Authentication to access GCS #

Most operations on GCS require authentication. To provide authentication credentials, either:

Set the GOOGLE_APPLICATION_CREDENTIALS environment variable to the path of the JSON credentials file, as described here, where JobManagers and TaskManagers run. This is the recommended method.
Set the google.cloud.auth.service.account.json.keyfile property in core-site.xml to the path to the JSON credentials file (and make sure that the Hadoop configuration directory is specified to Flink as described above):

<configuration>
  <property>
    <name>google.cloud.auth.service.account.json.keyfile</name>
    <value>PATH TO GOOGLE AUTHENTICATION JSON FILE</value>
  </property>
</configuration>

For flink-gs-fs-hadoop to use credentials via either of these two methods, the use of service accounts for authentication must be enabled.
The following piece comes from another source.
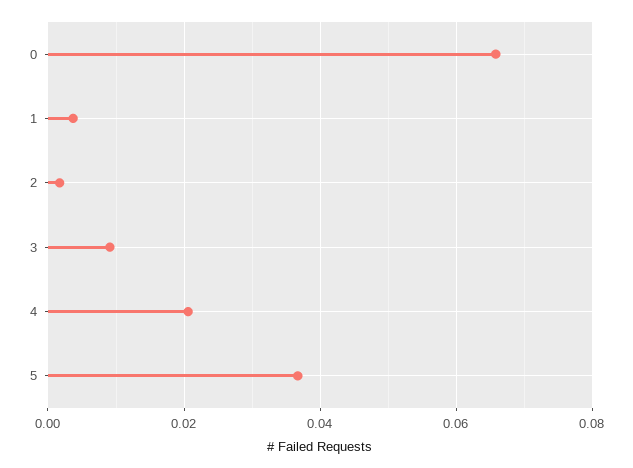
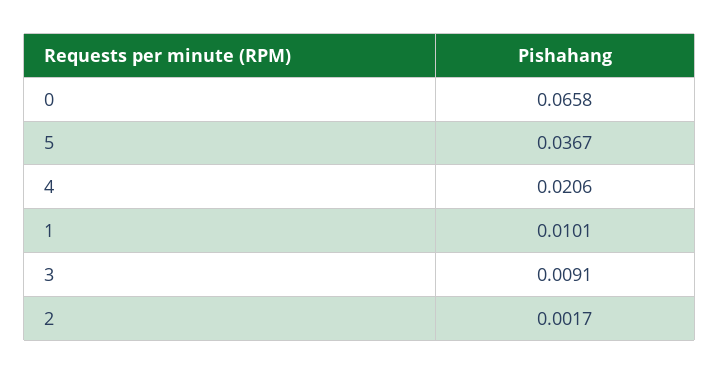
1: 0.004 -> 0.0101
This is enabled by default; however, it can be disabled in core-site.xml by setting:

<configuration>
  <property>
    <name>google.cloud.auth.service.account.enable</name>
    <value>false</value>
  </property>
</configuration>

gcs-connector supports additional options to provide authentication credentials besides the google.cloud.auth.service.account.json.keyfile option described above.

However, if you use any of those other options, the provided credentials will not be used by the google-cloud-storage library, which provides RecoverableWriter support, so Flink recoverable-write operations would be expected to fail.

For this reason, use of the gcs-connector authentication-credentials options other than google.cloud.auth.service.account.json.keyfile is not recommended.